Segment Start: Material supplied

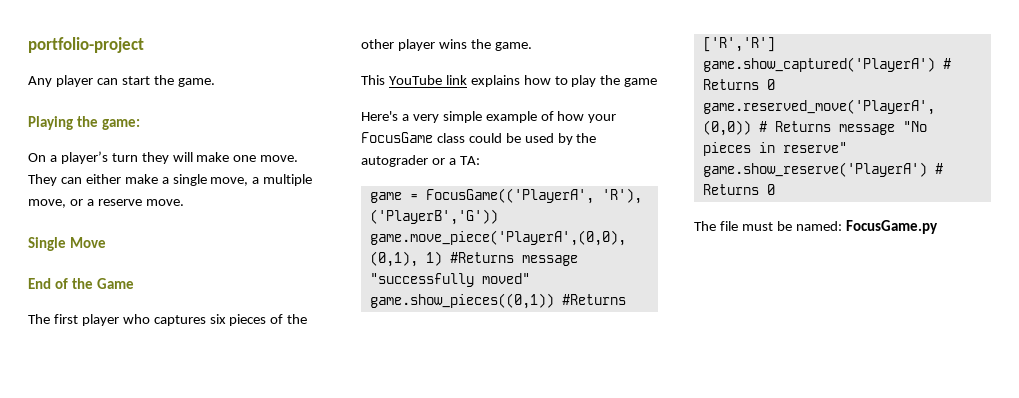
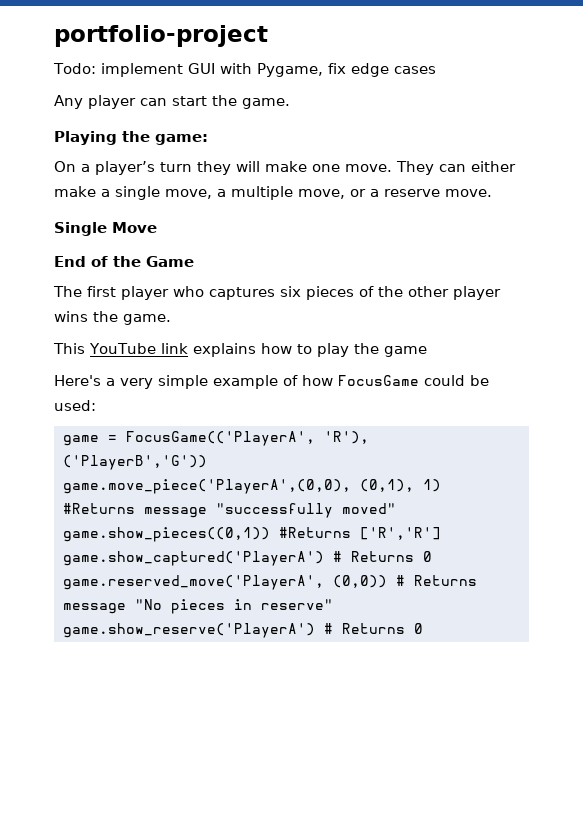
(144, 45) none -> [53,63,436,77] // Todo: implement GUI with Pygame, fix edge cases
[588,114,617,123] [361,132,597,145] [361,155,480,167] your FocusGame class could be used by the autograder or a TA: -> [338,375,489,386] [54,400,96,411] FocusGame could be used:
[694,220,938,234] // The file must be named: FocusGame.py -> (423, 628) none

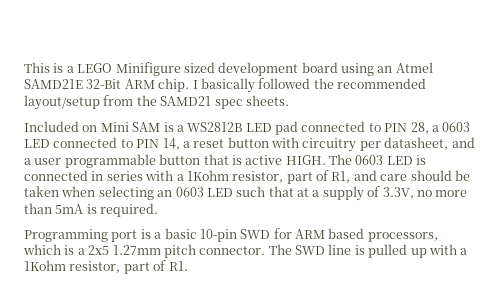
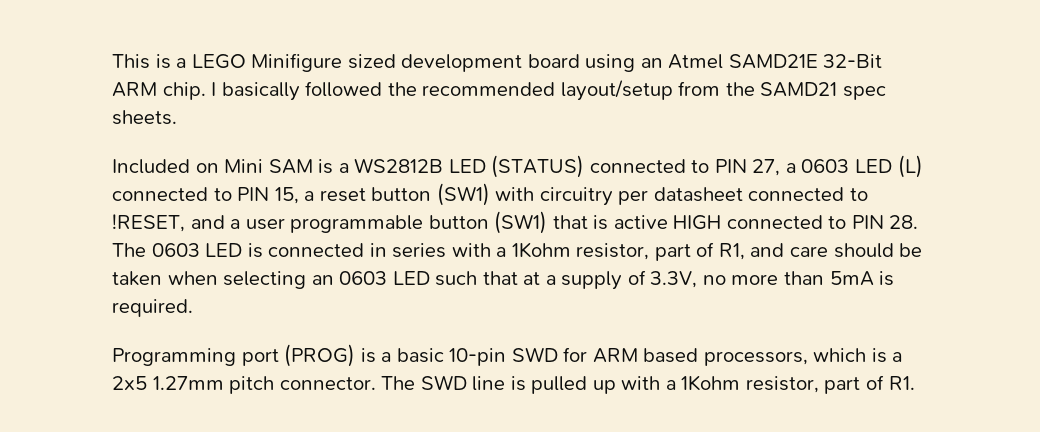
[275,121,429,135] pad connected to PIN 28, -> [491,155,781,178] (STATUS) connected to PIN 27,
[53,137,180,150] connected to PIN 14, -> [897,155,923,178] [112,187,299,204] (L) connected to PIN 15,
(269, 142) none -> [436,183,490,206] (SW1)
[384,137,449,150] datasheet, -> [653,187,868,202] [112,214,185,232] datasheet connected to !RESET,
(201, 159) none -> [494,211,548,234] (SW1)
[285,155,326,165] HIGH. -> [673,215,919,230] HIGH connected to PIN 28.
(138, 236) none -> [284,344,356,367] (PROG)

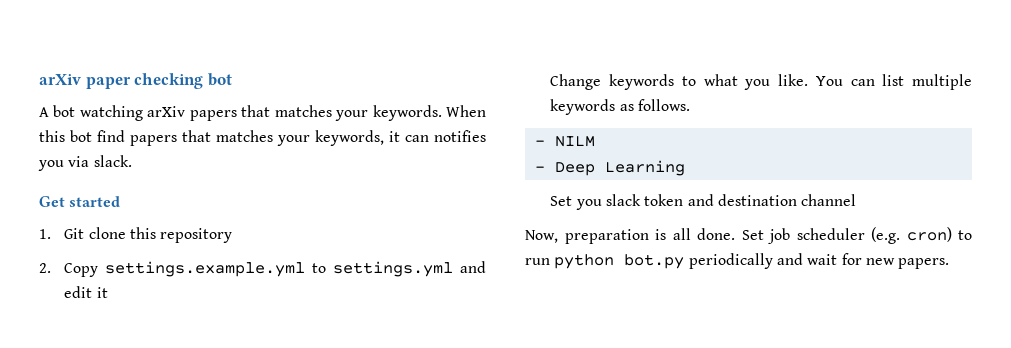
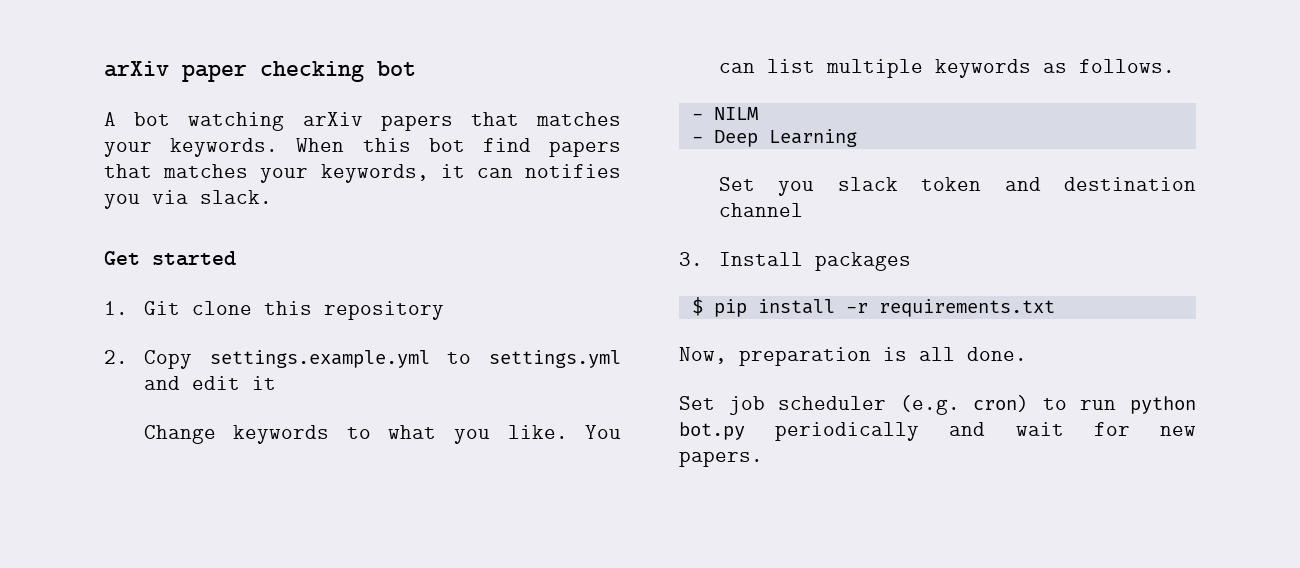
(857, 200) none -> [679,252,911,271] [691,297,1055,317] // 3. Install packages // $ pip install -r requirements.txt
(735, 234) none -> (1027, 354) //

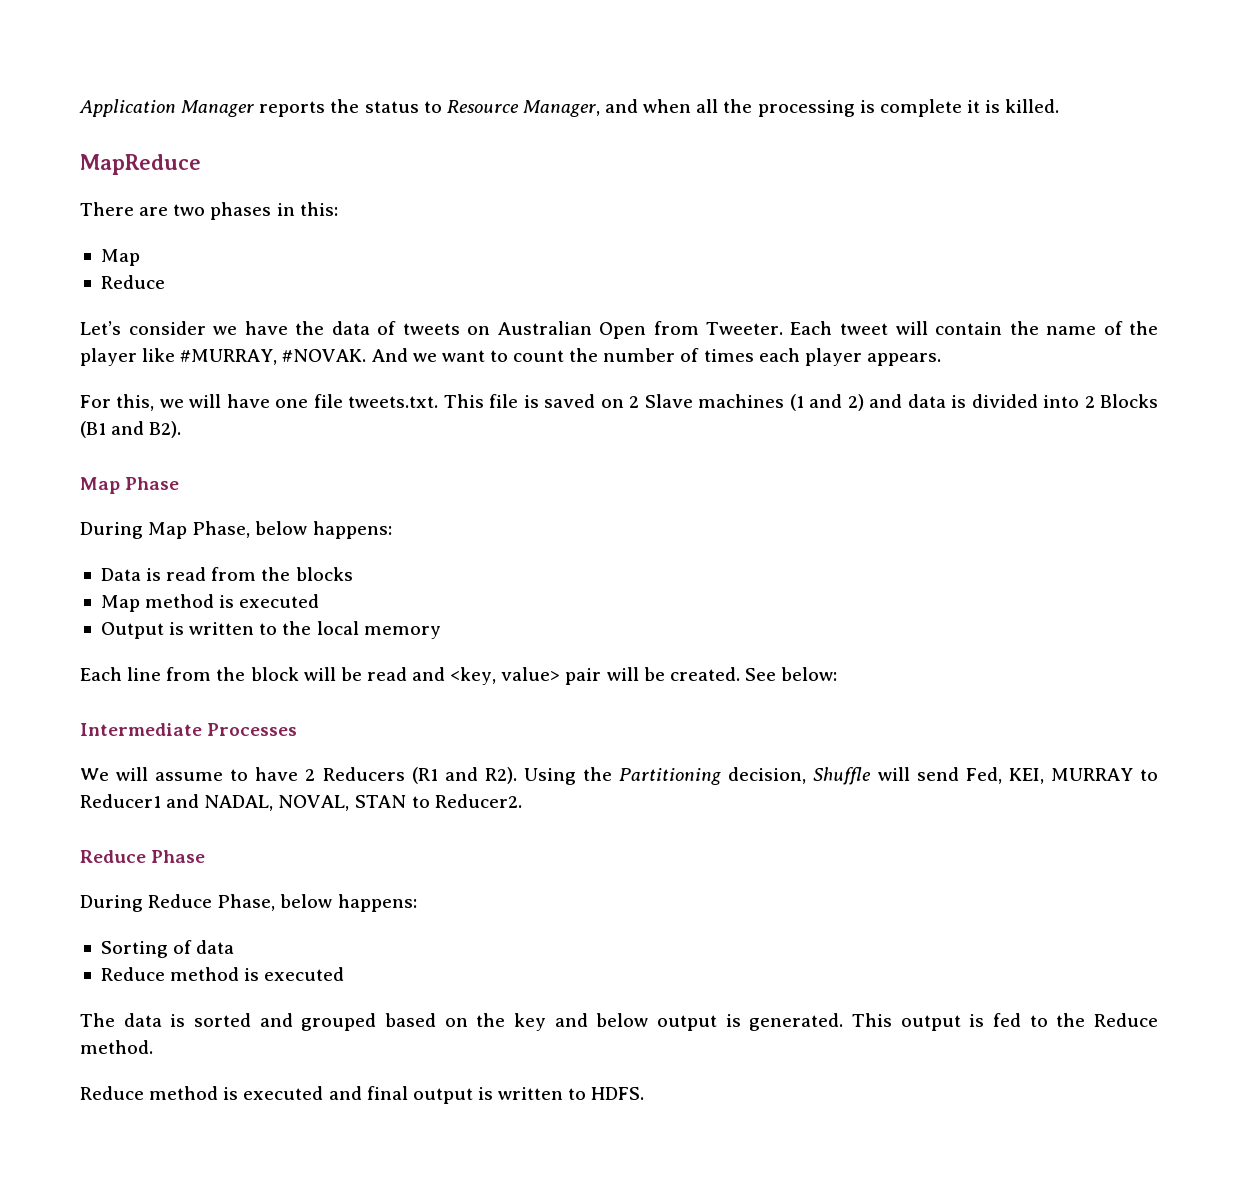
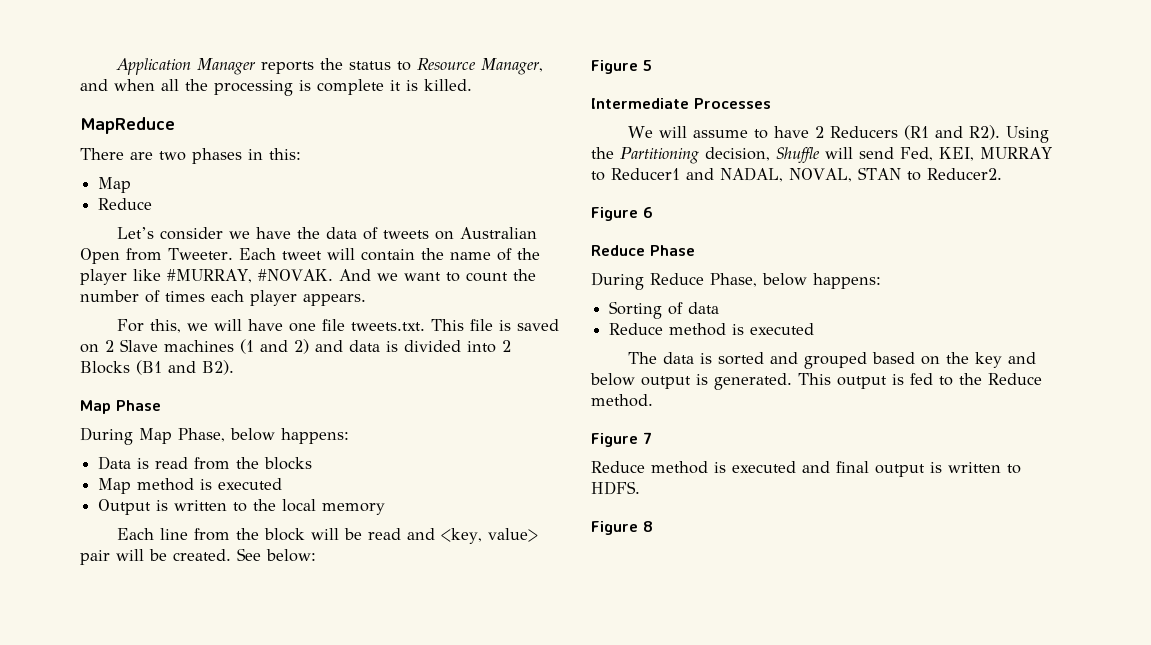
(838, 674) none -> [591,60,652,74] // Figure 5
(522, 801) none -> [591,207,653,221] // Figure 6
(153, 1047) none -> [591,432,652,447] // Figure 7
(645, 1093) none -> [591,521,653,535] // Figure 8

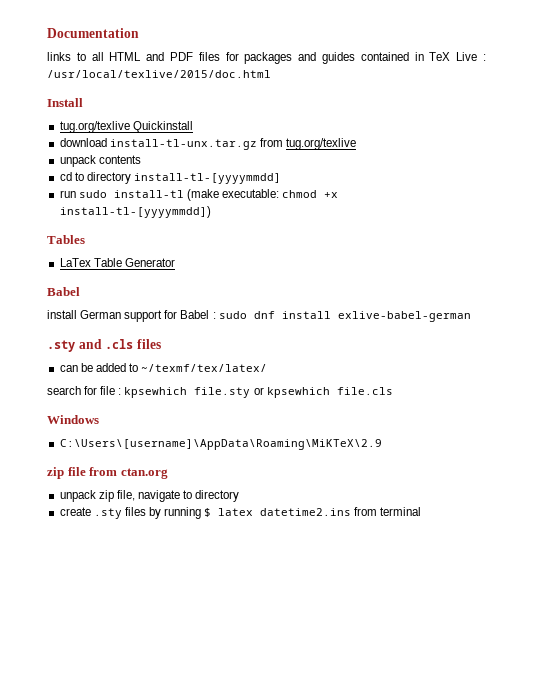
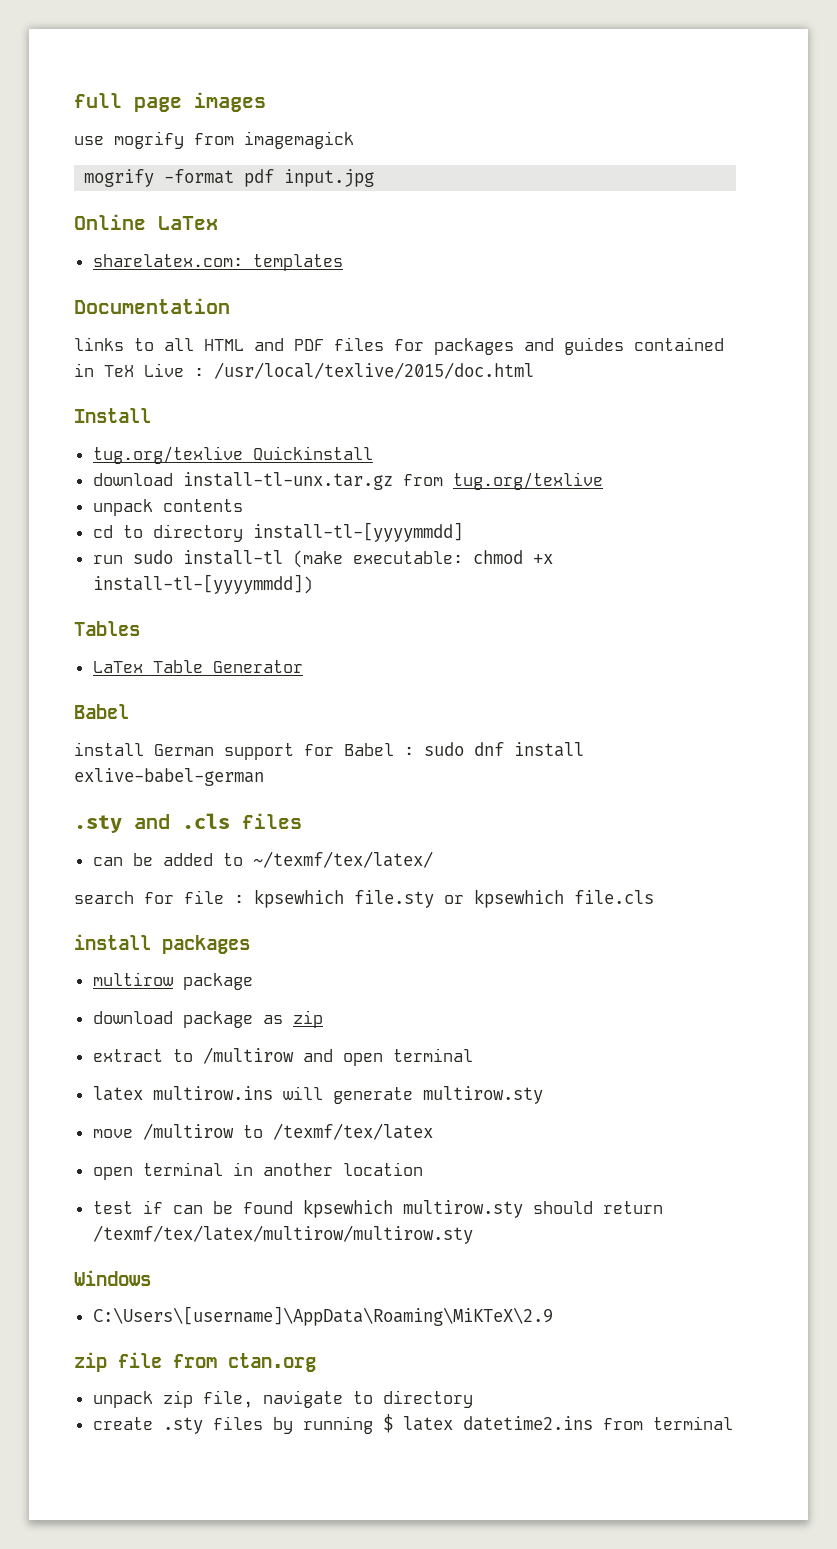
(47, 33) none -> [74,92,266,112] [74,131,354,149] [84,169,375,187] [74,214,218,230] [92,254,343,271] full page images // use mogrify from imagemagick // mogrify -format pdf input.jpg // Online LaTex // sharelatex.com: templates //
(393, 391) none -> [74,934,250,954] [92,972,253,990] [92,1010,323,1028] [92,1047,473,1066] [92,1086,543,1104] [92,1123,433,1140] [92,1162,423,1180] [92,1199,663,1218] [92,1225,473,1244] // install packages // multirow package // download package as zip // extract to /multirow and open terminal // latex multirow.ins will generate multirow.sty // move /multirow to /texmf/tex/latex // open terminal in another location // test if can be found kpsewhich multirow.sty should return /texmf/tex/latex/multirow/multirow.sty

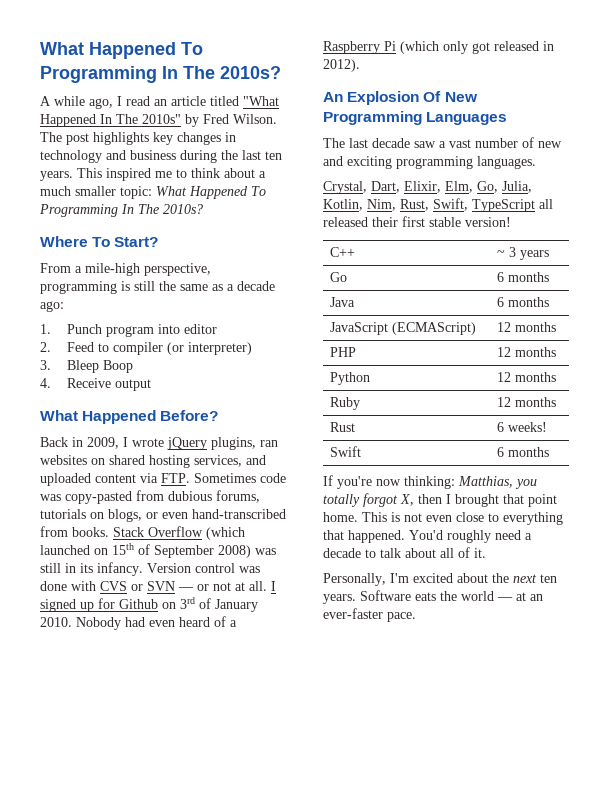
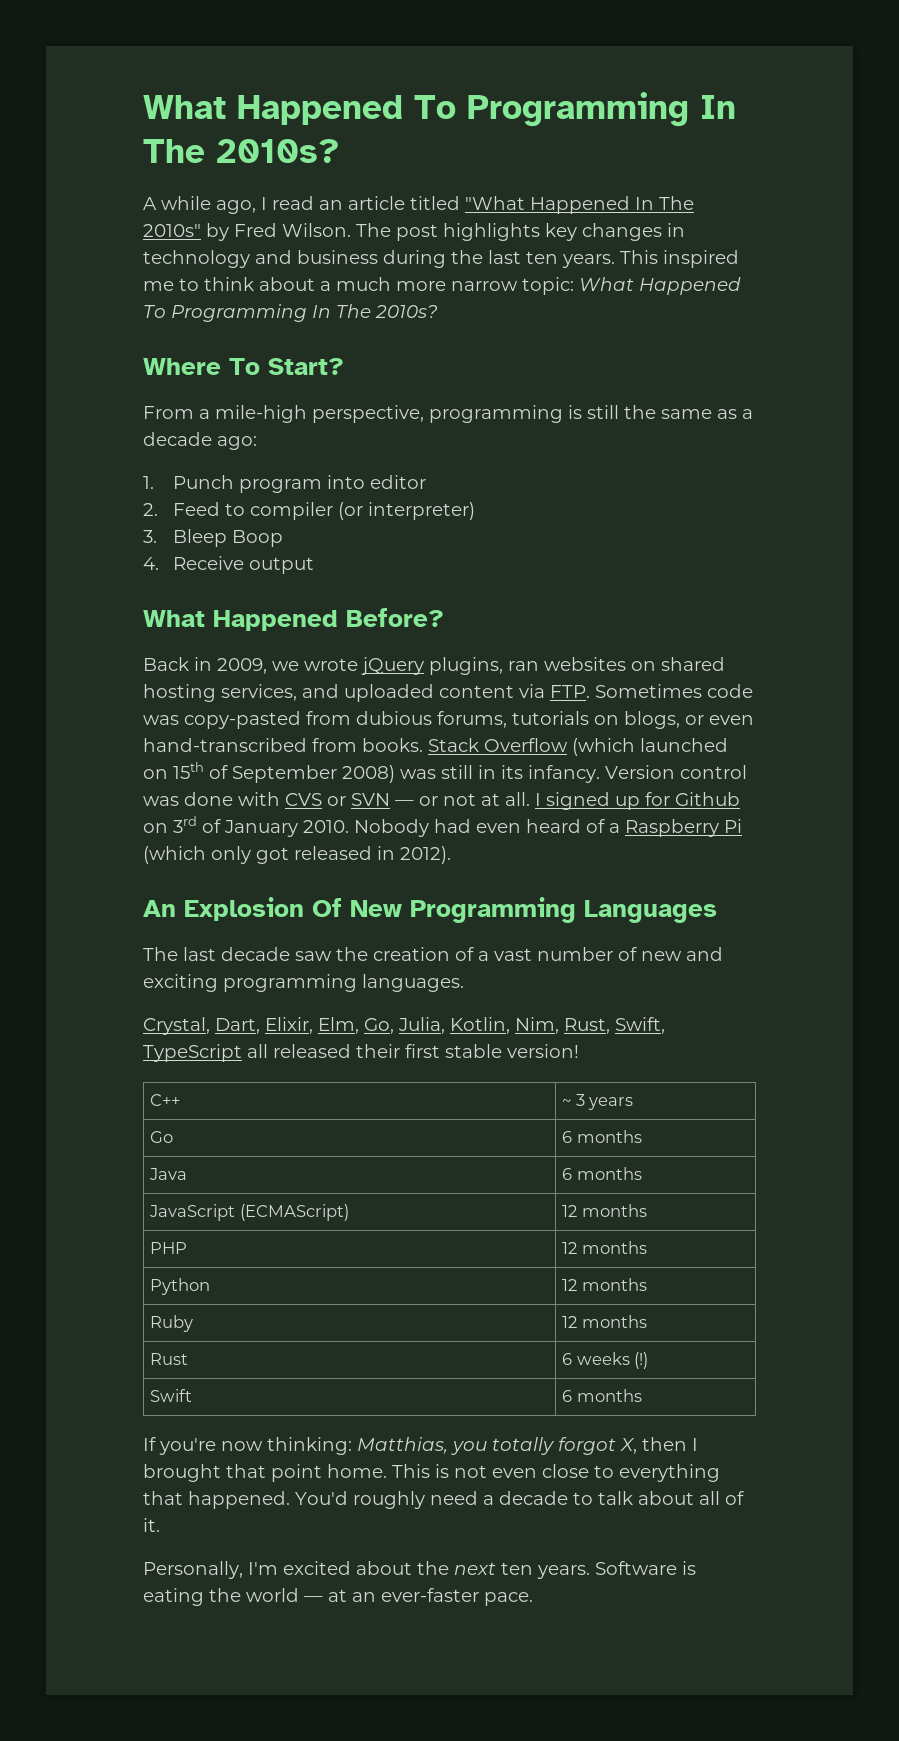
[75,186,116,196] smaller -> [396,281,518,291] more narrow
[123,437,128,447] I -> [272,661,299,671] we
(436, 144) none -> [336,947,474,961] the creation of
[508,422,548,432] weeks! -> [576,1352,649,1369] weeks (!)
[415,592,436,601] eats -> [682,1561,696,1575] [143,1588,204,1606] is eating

Segment End: Material supplied

Problem requirements — Exactly the lines starting at the one above with "(153, 1047) none" and ending at the one with "(47, 33) none" should be printed, and nothing else. Omit the pictures.

Exercise solution —
(153, 1047) none -> [591,432,652,447] // Figure 7
(645, 1093) none -> [591,521,653,535] // Figure 8

(47, 33) none -> [74,92,266,112] [74,131,354,149] [84,169,375,187] [74,214,218,230] [92,254,343,271] full page images // use mogrify from imagemagick // mogrify -format pdf input.jpg // Online LaTex // sharelatex.com: templates //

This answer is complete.